▶ [ASSIGNMENT]
Count the lines below that contain the string "Honda", matching case exactly, and reply with only the number.

▶ [INPUT DATA]

-*-

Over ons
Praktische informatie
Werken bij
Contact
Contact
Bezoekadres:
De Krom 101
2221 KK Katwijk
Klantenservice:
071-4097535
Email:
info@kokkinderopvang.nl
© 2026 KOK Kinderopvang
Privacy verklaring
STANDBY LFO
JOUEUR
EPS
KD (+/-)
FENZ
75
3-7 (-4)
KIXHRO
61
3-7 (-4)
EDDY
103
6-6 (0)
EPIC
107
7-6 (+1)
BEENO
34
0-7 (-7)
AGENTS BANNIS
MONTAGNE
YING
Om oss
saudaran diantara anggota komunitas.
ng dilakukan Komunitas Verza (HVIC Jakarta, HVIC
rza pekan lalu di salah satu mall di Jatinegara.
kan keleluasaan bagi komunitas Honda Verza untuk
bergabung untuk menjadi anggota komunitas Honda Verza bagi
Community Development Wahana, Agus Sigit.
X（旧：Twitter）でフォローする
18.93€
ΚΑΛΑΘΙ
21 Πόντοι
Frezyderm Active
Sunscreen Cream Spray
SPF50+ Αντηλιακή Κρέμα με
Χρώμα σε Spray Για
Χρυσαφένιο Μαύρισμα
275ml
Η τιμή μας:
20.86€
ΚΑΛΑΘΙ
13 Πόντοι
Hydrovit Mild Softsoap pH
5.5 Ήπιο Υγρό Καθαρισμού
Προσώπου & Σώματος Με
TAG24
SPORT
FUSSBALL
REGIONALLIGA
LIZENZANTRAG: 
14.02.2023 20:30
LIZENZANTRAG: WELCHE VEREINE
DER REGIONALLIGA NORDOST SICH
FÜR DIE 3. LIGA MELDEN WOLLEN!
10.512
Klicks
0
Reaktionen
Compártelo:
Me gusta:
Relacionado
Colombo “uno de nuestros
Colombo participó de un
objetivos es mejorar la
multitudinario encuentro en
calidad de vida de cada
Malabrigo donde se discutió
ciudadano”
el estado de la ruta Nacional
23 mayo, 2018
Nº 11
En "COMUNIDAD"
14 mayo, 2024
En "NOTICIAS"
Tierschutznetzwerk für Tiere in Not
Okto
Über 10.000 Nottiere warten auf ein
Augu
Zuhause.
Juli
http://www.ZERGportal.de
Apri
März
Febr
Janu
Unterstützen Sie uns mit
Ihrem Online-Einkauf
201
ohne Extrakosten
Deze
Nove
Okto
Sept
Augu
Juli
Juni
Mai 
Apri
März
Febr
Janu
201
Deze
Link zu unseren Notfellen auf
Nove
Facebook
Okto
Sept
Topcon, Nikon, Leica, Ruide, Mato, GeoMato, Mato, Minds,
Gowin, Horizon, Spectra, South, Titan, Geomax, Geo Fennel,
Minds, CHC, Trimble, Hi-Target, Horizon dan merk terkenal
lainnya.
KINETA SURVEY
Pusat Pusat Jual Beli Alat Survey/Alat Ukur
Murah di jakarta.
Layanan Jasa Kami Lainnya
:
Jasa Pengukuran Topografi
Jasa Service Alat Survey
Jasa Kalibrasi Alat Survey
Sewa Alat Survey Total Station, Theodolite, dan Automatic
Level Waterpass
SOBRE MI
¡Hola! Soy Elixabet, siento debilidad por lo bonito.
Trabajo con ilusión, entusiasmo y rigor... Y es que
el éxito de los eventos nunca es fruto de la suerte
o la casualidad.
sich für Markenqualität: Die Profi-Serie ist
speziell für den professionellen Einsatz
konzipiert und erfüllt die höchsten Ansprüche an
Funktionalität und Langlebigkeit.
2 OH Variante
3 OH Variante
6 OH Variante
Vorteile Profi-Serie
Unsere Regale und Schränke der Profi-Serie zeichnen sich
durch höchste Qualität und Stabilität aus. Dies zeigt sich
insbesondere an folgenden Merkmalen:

-*-

▶ [ANSWER TO THIS TASK]
2